Should we have ethics classes in our primary schools?

DISCUSSING IDEAS: Students at West Pennent Hills Primary School take part in an ethics class.
DISCUSSING IDEAS: Students at West Pennent Hills Primary School take part in an ethics class.

Should we be teaching our primary school students about ethics?

Not-for-profit organisation Primary Ethics says no schools in the Tamworth or Gunnedah region offers ethics classes, but it’s keen to change that.

Primary Ethics is the only provider of ethics classes in the state and has formed an aged-appropriate curriculum that has been approved by the Department of Education, which has already been picked up by more than 450 schools. 

The classes are offered as an alternative to scripture – at the moment, student that opted out of scripture are put in a “meaningful activity class” or supervised care, which includes activities such as watching movies, reading and drawing. 

Primary Ethics’ Heidi McElnea said the program was taught by volunteers, which the organisation trains for free.

“We would love to run an ethics teacher training session in the Tamworth area,” Ms McElnea said.

“Ideally, we’d like parents from two or three schools in the area who are willing to volunteer to make ethics classes an option at their child’s school.

“Grandparents, retirees and other community-minded locals often also are interested in becoming ethics teachers.”

Ms McElnea said the ethics classes helped young people learn essential life skills such as critical thinking, reasoning and respectful discussion to help them make better decisions.

“It helps children think things through and make decisions on good reasons, rather than habit or peer pressure,” she said.
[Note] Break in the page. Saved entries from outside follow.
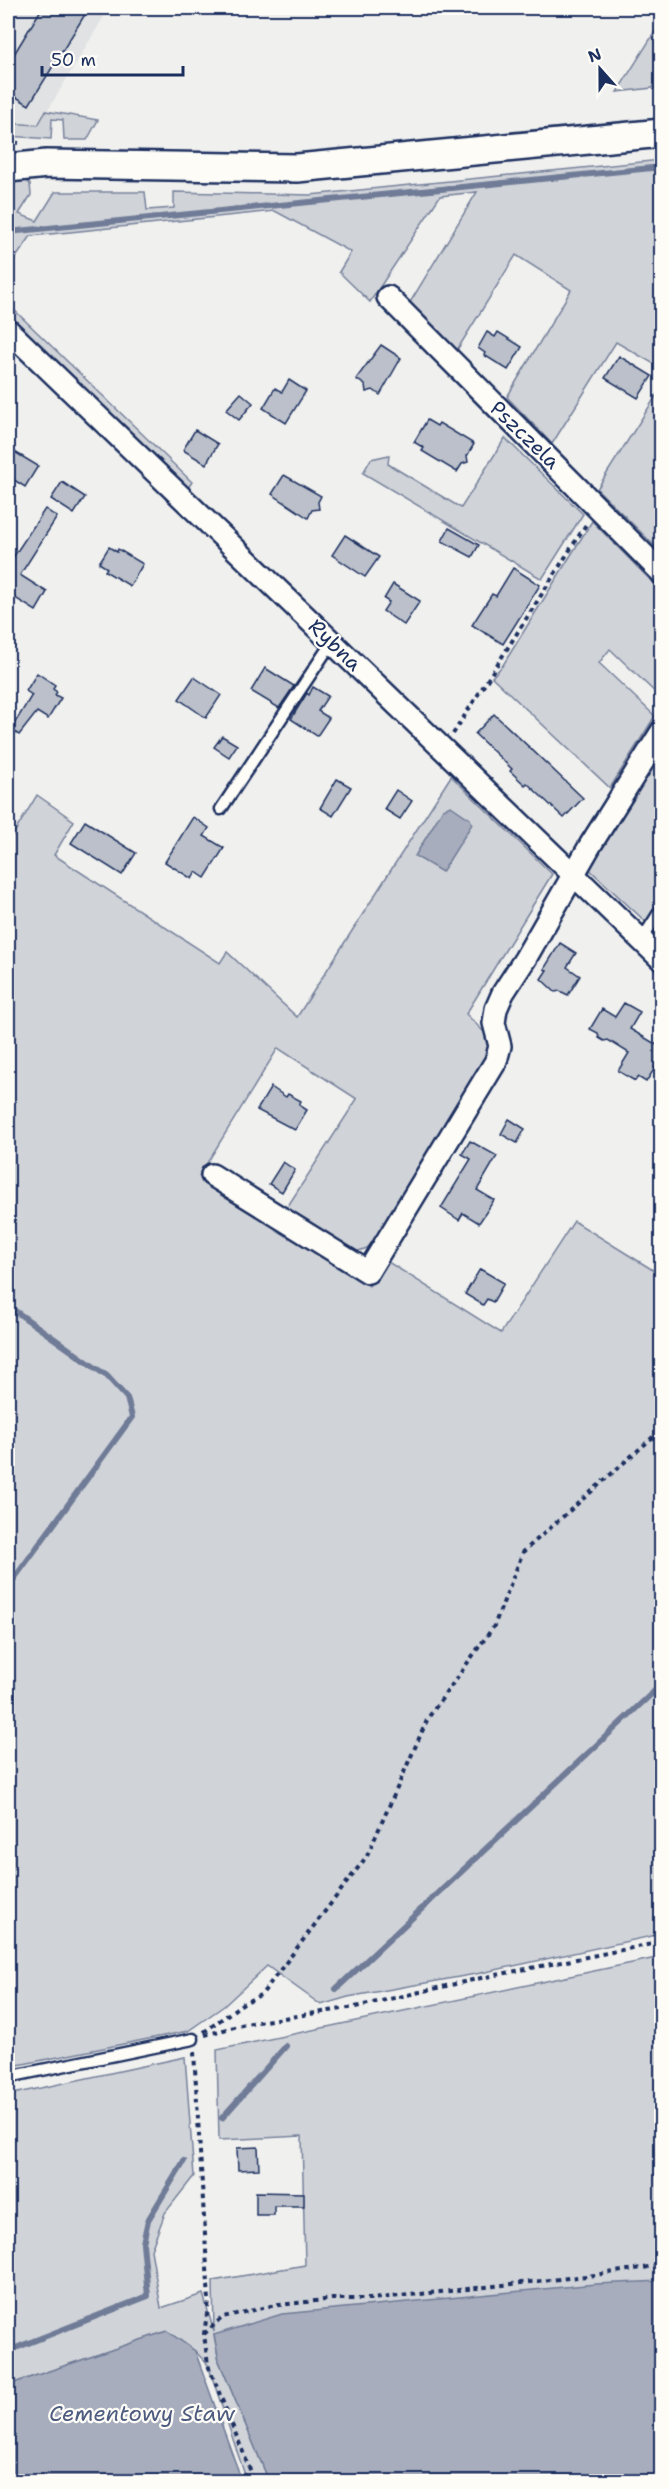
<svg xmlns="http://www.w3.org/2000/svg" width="669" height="2489" viewBox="0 0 669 2489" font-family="'Shantell Sans',sans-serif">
<rect width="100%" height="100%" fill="#f0f0ee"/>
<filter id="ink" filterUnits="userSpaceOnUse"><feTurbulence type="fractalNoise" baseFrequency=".0167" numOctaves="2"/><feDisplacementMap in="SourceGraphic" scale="12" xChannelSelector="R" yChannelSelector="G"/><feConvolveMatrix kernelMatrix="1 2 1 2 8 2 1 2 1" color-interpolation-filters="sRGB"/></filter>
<g filter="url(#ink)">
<polygon fill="#e0e2e3" points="8,8 109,8 39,125 8,123"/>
<g fill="#d0d3d8" stroke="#76819b" stroke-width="1.5">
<polygon points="661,22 661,87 617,92"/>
<polygon points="46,111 98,120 87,140 64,140 63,120 52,119 51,139 8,136 8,123 38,125"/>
<polygon points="661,160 661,368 616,342 552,444 507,397 571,290 516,255 457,350 409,304 477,192 440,196 370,302 339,272 351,252 275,211 31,236 8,269 8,178 22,177 30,184 31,195 19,214 37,221 55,192 145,192 147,210 174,208 174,192 310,195"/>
<polygon points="8,304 192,482 188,488 182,486 8,318"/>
<polygon points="661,388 662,552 661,552 597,489"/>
<polygon points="505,438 583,514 542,579 363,473 371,459 389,455 388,464 461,508"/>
<polygon points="592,521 661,591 661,698 610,649 599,663 655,716 610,788 492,677 503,665"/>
<polygon points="661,746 661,899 647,923 587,867"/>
<polygon points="451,776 552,874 466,1014 492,1040 493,1052 376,1239 367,1248 350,1254 284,1212 357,1099 278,1048 199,1176 369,1286 385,1260 501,1333 574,1221 661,1275 661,1934 481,1973 348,1997 321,2005 267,1966 224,2006 188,2031 8,2067 8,843 37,795 74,821 54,855 220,963 227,952 297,1017"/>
<polygon points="661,1957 661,2287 214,2335 219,2361 269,2481 247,2481 208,2365 195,2351 167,2331 8,2385 8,2095 185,2057 194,2176 165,2213 151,2250 161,2308 203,2294 214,2332 213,2281 305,2265 302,2136 219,2140 217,2050"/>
</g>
<g fill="#a7adbd" stroke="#6f7b97" stroke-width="1.5">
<polygon points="451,806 470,819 472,824 442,872 415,856 443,809"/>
<polygon points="661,2281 661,2481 269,2481 219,2361 214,2335 282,2314 596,2284"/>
<polygon points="167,2331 195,2351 242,2481 8,2481 8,2385"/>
</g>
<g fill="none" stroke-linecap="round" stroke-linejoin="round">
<g stroke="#6f7b97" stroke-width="6">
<polyline points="8,232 662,167"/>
<polyline points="8,1306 107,1376 127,1398 132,1417 8,1587"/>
<polyline points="336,1989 662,1684"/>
<polyline points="222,2118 286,2046"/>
<polyline points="8,2351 148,2296 143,2243 148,2220 184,2161"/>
</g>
</g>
<g fill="#bbc0ca" stroke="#1b2f5e" stroke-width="1.5">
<polygon points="42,8 89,8 29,105 8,92 8,64"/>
<polygon points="487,332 495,337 498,332 522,347 508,370 484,355 485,353 478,348"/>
<polygon points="381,345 401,358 380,395 373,390 366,392 365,385 356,379"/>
<polygon points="619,356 652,376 638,398 605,378"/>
<polygon points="289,380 306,391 286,423 263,408 275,388 282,392"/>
<polygon points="241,393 253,403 239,420 226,410"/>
<polygon points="427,420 437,426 439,423 474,444 467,456 468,462 462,464 457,472 422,451 424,448 414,442"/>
<polygon points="195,430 218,444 206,464 183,450"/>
<polygon points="13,451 38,466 25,487 8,476 8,460"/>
<polygon points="284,475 321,496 318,502 319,509 312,510 308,518 272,494"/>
<polygon points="62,482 85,497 74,514 51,499"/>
<polygon points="45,509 57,517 20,575 47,592 36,611 9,594 8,596 8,565"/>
<polygon points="449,528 479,545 472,557 442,541"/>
<polygon points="345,535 379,557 365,577 332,555"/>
<polygon points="109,547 117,552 118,549 143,564 130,586 105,571 107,568 99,563"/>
<polygon points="513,568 540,585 503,644 472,625 492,594 496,596"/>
<polygon points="393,584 420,601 404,625 383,611 389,602 384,599"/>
<polygon points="265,668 294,686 279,708 251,691"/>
<polygon points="37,673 55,685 53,689 57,692 55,695 61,698 48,719 37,712 19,735 11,729 32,695 26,691"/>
<polygon points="194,677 221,695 206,718 179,699"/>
<polygon points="313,687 328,696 318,711 329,718 317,736 291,719 307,693 309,695"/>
<polygon points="494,714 583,798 564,818 527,783 525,785 510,771 512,769 475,734"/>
<polygon points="222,736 237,745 229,757 214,747"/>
<polygon points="337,779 351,787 333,816 320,808"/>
<polygon points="396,790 412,801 400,819 384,809"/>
<polygon points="193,817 209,828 204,836 224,848 205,878 196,872 192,879 165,862"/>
<polygon points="85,821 136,853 122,875 71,843"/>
<polygon points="560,943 576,953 567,967 580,976 568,995 560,991 555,992 541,979 547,970 544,969"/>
<polygon points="624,1003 640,1012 630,1029 662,1048 662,1057 646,1082 638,1077 635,1081 618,1071 629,1053 608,1040 604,1041 599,1038 598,1033 590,1029 602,1009 615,1017"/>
<polygon points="271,1087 286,1097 288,1094 301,1101 299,1105 307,1110 295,1130 257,1110"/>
<polygon points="509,1119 525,1129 517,1143 501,1134"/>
<polygon points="470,1141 497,1156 477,1190 494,1200 479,1223 463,1213 459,1220 441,1208 471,1159 462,1154"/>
<polygon points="283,1162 295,1170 282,1192 269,1184"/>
<polygon points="480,1269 504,1283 493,1302 487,1299 483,1305 465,1294"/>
<polygon points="258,2147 259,2169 238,2170 237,2148"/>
<polygon points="256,2192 304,2193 304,2206 274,2206 274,2215 256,2215"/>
</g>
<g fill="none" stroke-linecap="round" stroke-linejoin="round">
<g stroke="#1b2f5e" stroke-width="15">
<g id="service">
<polyline points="221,809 332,642"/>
<polyline points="641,941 662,908"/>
<polyline points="8,2077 193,2039"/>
</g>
</g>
<g stroke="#1b2f5e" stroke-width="26">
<g id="minor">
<polyline points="388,297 662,573"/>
<polyline points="8,330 662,960"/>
<polyline points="212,1175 368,1272 496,1061 500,1046 494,1023 496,1009 503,993 525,959 591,844 662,731"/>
</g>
</g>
<g stroke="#1b2f5e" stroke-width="32">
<polyline id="tertiary" points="8,168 47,164 297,168 662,133"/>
</g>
<g stroke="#1b2f5e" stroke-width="4" stroke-dasharray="4.5 4.5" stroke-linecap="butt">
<polyline points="8,142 19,143"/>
<polyline points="453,734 587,523"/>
<polyline points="204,2032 242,2004 262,1994 367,1856 428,1718 494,1626 523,1552 662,1429"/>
<polyline points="205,2035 245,2024 355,2007 481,1978 662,1942"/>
<polyline points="194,2052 209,2301 204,2334 208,2365 255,2482"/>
<polyline points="204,2334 223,2317 271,2306 332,2299 370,2299 440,2292 595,2275 662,2265"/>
</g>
<use href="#service" stroke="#fdfcf7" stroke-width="10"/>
<use href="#minor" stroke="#fdfcf7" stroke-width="21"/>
<use href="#tertiary" stroke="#fdfcf7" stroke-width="27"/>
</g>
</g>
<g text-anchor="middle" stroke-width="4.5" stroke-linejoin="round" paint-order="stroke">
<g font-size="21" fill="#1b2f5e" stroke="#fdfcf7">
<text transform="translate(525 435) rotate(44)" y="7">Pszczela</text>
<text transform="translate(335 645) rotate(44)" y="7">Rybna</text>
</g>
<g font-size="22" font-style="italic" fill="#4c5b7f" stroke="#fdfcf7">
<text x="142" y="2421">Cementowy Staw</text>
</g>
</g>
<rect width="669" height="2489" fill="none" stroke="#fdfcf7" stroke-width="30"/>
<rect x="15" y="15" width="639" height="2459" fill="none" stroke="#1b2f5e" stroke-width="2" filter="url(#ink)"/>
<g transform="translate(600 69) rotate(339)" stroke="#fdfcf7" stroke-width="4.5" paint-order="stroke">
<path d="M0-4.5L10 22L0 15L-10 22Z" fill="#1b2f5e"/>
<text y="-9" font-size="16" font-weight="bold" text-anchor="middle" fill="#1b2f5e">N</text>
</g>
<path d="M42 66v9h141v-9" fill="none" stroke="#1b2f5e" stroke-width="3"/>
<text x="51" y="66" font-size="18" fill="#1b2f5e" stroke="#fdfcf7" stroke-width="4.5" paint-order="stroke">50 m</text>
</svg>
Ethics teachers volunteer for around an hour a week. There are other volunteering roles, such as ethics coordinators, who liaise with the school.

Interested schools and volunteers can visited for more information or call 8068 7752.
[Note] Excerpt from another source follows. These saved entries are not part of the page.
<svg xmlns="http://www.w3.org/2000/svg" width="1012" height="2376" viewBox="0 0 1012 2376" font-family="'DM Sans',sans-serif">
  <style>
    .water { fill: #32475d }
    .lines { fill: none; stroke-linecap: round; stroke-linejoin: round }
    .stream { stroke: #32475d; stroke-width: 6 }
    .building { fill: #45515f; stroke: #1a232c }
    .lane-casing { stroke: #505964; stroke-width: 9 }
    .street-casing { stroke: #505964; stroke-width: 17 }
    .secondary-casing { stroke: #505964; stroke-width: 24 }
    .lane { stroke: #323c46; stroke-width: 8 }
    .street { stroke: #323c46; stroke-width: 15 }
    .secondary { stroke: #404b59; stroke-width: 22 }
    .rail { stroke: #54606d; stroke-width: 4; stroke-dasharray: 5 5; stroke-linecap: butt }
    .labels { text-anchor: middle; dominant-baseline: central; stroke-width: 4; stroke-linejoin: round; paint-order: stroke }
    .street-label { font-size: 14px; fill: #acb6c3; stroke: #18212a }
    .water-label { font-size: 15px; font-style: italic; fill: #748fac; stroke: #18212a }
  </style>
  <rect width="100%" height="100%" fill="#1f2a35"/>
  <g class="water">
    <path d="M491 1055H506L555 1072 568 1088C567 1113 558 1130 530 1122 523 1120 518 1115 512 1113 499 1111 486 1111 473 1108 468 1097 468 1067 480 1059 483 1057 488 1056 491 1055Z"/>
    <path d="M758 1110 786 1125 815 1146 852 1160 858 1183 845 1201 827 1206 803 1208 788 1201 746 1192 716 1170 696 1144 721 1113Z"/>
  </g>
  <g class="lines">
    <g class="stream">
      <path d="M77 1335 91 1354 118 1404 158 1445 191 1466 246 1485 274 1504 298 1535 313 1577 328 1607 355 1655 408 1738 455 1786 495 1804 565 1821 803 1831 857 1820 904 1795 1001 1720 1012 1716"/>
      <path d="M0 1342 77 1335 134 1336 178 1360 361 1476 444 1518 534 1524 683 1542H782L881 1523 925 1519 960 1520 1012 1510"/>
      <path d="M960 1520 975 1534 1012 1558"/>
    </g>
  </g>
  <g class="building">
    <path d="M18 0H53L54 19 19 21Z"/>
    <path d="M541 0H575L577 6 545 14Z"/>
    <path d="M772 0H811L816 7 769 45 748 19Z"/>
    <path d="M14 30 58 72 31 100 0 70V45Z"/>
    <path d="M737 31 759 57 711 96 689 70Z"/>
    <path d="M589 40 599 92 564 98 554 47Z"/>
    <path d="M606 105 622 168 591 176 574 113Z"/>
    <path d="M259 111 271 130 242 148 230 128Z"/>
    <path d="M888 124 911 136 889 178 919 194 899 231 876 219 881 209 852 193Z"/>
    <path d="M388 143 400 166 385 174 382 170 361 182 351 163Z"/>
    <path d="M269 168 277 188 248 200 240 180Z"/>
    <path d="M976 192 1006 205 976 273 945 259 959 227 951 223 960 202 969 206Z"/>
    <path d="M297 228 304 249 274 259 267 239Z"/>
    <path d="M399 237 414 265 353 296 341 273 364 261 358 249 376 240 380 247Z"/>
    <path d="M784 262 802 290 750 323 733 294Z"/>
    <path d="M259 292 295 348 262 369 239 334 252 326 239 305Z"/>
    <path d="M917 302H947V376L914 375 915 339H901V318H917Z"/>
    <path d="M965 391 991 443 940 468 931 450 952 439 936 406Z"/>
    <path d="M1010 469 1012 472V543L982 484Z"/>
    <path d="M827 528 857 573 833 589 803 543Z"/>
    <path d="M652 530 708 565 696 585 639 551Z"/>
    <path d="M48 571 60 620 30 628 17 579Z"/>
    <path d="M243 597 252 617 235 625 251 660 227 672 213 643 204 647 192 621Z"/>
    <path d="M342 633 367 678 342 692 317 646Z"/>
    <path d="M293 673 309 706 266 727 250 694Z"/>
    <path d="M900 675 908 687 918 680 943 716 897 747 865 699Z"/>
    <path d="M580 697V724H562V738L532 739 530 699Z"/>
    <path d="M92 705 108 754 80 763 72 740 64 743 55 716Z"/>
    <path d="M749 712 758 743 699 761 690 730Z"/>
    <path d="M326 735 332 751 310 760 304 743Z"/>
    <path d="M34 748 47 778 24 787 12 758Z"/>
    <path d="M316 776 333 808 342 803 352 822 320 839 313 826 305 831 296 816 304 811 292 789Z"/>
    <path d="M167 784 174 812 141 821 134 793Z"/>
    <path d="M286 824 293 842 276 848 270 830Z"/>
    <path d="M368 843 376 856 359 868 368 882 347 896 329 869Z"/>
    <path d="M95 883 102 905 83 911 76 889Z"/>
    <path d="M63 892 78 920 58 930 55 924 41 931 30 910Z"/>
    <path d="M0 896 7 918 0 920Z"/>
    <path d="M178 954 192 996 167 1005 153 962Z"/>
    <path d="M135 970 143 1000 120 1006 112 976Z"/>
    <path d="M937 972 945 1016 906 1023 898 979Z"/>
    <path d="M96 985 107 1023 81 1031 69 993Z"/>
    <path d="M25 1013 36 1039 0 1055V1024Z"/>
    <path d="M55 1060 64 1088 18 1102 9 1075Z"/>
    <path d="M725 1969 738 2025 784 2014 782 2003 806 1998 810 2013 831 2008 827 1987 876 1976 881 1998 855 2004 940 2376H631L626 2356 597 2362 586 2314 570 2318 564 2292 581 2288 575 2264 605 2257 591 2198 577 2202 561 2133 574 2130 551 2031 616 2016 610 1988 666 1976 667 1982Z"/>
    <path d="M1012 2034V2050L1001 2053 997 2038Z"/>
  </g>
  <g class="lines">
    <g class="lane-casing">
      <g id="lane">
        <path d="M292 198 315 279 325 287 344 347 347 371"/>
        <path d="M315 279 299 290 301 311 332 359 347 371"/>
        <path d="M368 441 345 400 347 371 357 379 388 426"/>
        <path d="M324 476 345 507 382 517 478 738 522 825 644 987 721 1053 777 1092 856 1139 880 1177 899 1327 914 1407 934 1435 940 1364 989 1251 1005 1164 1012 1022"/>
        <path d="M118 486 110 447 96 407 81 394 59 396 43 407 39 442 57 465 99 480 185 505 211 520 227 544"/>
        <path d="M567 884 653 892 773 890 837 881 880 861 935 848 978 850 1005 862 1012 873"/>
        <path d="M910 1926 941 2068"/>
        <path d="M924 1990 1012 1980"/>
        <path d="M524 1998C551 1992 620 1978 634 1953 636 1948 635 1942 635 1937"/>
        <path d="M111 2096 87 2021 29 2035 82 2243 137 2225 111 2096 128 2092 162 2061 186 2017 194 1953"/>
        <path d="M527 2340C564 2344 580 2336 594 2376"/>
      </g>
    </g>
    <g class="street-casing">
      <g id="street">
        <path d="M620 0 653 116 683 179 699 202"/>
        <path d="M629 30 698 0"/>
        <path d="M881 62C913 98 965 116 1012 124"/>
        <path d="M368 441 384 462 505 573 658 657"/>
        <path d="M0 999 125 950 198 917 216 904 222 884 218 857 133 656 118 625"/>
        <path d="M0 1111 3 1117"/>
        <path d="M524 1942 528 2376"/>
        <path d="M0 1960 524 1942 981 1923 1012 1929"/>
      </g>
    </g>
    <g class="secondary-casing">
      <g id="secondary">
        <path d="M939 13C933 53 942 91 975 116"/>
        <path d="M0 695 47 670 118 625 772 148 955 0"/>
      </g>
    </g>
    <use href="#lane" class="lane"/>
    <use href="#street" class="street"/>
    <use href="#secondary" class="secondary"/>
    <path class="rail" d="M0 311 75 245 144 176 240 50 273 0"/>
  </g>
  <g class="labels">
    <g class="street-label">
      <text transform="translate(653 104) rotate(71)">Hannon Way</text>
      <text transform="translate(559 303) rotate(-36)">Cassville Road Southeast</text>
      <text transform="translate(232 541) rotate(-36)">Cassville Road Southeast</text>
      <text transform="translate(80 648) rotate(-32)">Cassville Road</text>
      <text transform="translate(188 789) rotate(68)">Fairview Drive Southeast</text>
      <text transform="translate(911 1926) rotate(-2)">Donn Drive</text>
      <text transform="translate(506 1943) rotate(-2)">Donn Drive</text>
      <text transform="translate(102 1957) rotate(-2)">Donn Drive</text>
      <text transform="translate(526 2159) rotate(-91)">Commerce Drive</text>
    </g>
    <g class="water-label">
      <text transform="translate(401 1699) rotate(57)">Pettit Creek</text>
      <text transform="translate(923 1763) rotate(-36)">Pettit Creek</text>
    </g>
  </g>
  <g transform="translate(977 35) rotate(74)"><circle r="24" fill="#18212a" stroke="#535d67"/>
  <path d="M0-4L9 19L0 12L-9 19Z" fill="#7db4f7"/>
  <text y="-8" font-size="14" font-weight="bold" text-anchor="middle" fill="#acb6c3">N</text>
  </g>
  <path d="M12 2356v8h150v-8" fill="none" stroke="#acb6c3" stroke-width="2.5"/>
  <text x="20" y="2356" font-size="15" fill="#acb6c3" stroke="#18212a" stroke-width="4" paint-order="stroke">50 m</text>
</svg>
Examples of discussion questions from the Primary Ethics curriculum


  • How do we know if someone is our friend? What makes a good friend?
  • What is ’doing the wrong thing’?
  • Why might we sometimes be afraid to ask questions?
  • Is it ever OK to change your mind?

Years 1 and 2

  • What does ‘disagreeing respectfully’ involve?
  • Does being fair mean giving everyone in the group equal share? Or giving more to those who have
  • contributed more to a project?
  • What is it to be lazy? Is there anything wrong with being lazy?
  • What is it that makes you one and the same person that you were when you were born?

Years 3 and 4

  • Why do we give? When you give, do you expect to receive something in return?
  • Is bragging the same as lying, and it is ever right to brag or boast?
  • ‘I didn’t mean to do it!’ What do we mean when we say this?
  • How reliable is observation?
  • What makes someone beautiful?
  • What is cheating and what, if anything, is wrong with cheating?

Years 5 and 6

  • Can punishment be fair?
  • Stealing is illegal. Is it also morally wrong?
  • Do we, as individuals and as a society, have a responsibility to help those who are homeless?
  • Is it ever fair to treat people (or groups) unequally?
  • Does what we do today have any effect on what happens in the future?
  • What are the consequences of thinking and acting for one’s self?
  • What’s the difference between harmless and harmful teasing? Is teasing ever OK?
  • Human rights: where do rights come from and how are they justified?